-- start of Text passage --

Environmental law covers many practice areas, such as corporate, commercial, contract, real estate, and criminal procedure, explains Michelle Headrige at Addleshaw Goddard LLP.
After environmental incidents, a trainee may attend the site and take witness statements.

It is important to understand that, while lawyers in this practice area should have an interest in the environment, environmental lawyers need to be able to take a balanced approach. In a commercial firm, this area of law is about helping your commercial clients and businesses through the minefield of environmental regulation so that they can continue to run their operations while complying with the law.

Environmental law is a good area if you want the opportunity to progress quickly and always be in demand. Lawyers in this field need to be able to adapt to ever-changing environmental legislation. The fast pace of this practice area keeps environmental law varied, dynamic and interesting.

Working with other legal teams

Environmental law covers many practice areas, such as corporate, commercial, contract, real estate, litigation, and criminal procedure. This is a real advantage of the specialism as it means environmental lawyers get to work with almost every team in a firm.

An environmental lawyer’s work can be anything from providing environmental support on a real estate transaction or dealing with a criminal investigation by an environmental regulator, to giving advice on a particular area of environmental regulation that impacts a commercial entity and its day-to-day operations.

For environmental incidents, work can include gathering information about how the incident happened, taking witness statements, dealing with the environmental regulators who are investigating, and visiting the site of the incident. Visiting a client's site can provide valuable insight following an incident. You may need to review and understand technical information and the processes involved, say, at a manufacturing facility to properly advise your client.

In a corporate transaction where you are acting for the buyer, work can include: reviewing environmental information provided by the seller; preparing an environmental due diligence report; assessing environmental risks associated with the target business; providing advice to your client as to how they should manage these risks moving forward; and drafting environmental provisions (such as warranties and indemnities) in the contractual documents. Environmental issues may be raised last minute so it’s important to be flexible and take a pragmatic approach while trying to manage the risks for your client.

Clients can vary hugely from major PLCs and global entities through to individuals. Long working hours can be involved in environmental law – as with most areas of commercial and corporate law – where it is necessary to meet deadlines, such as the signing of a corporate deal.

-- end of Text passage --
-- start of Given records --

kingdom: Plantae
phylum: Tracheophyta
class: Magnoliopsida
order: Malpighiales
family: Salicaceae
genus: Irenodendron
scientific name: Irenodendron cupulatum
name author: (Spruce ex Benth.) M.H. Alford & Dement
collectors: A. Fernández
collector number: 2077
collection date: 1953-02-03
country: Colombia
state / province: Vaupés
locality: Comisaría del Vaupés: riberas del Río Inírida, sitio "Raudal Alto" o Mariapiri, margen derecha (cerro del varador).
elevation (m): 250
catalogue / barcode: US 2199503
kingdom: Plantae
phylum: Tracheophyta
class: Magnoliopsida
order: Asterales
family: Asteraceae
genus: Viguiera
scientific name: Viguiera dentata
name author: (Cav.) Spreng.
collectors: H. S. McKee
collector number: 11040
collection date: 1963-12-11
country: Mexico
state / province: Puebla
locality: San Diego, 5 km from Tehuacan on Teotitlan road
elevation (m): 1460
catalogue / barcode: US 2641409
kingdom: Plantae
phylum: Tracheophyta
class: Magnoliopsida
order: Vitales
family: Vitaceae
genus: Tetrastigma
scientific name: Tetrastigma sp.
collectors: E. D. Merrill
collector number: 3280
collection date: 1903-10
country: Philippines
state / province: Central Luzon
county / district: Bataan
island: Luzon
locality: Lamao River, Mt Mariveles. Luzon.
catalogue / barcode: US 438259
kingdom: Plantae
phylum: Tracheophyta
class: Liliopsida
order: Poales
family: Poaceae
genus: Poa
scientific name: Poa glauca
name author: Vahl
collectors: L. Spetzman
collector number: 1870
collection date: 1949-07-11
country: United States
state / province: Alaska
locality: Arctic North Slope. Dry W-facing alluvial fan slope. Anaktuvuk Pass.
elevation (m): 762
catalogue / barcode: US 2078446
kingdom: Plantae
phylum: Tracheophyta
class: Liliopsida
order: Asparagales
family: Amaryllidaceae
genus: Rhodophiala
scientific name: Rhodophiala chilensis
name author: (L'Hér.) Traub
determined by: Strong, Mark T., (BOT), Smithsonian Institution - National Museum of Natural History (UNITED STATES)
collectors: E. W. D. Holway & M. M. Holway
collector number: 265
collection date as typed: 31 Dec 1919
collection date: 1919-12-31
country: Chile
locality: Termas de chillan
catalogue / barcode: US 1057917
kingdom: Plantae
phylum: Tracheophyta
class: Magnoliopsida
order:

-- end of Given records --

**What you will do**
A) According to the environmental law passage, what work can be involved when acting for the buyer in a corporate transaction? List every item.
B) Return the part of the environmental law passage between "Working with other" and "its day-to-day operations.", inclusive.
C) Write the next part of the environmental law passage, picking up after its final sentence.
The entries after the environmental law passage are irrelevant to what is asked here.

**Answers given**
A)
- Reviewing environmental information provided by the seller
- Preparing an environmental due diligence report
- Assessing environmental risks associated with the target business
- Providing advice to the client as to how they should manage these risks moving forward
- Drafting environmental provisions (such as warranties and indemnities) in the contractual documents

B)
Working with other legal teams

Environmental law covers many practice areas, such as corporate, commercial, contract, real estate, litigation, and criminal procedure. This is a real advantage of the specialism as it means environmental lawyers get to work with almost every team in a firm.

An environmental lawyer’s work can be anything from providing environmental support on a real estate transaction or dealing with a criminal investigation by an environmental regulator, to giving advice on a particular area of environmental regulation that impacts a commercial entity and its day-to-day operations.

C)
The last recession had an impact on environmental law, but not as much as other areas of law. Fewer corporate and real estate transactions occurring meant a shift in the type of work environmental lawyers did. We have a varied practice and do a lot of regulatory work, which formed a greater percentage of my firm’s work during this period.

What sort of work will you be given as a trainee solicitor? 

Trainees’ work on corporate transactions involves carrying out environmental due diligence and preparing drafts of environmental reports. Where there has been an environmental incident, a trainee may attend the site visit, and take and write up drafts of witness statements. As it’s a highly regulated area there is always a lot of research to be done. Generally trainees enjoy the seat because they get exposure to so many different types of client and areas of business. We always try to give the trainees in our seat as much hands-on experience as possible. For example, running the environmental part of a transaction, with supervision.

Types of law practised by enviromental solicitors 

  • European.
  • Real estate.
  • Commercial.
  • Litigation and criminal.
  • Corporate.
  • Regulatory.

Good environmental solicitors have…

  • Good research skills, and an ability to stand by your findings and debate the position you have taken on a particular point of law.
  • A genuine interest in environmental law.
  • An open mind, particularly when dealing with an environmental incident.
  • The ability to be pragmatic and apply the law to a client’s specific situation and commercial activity and give them a practical solution.

Michelle Headrige is a legal director within the construction, engineering and environment group at Addleshaw Goddard LLP. She graduated from Newcastle University with a degree in geography.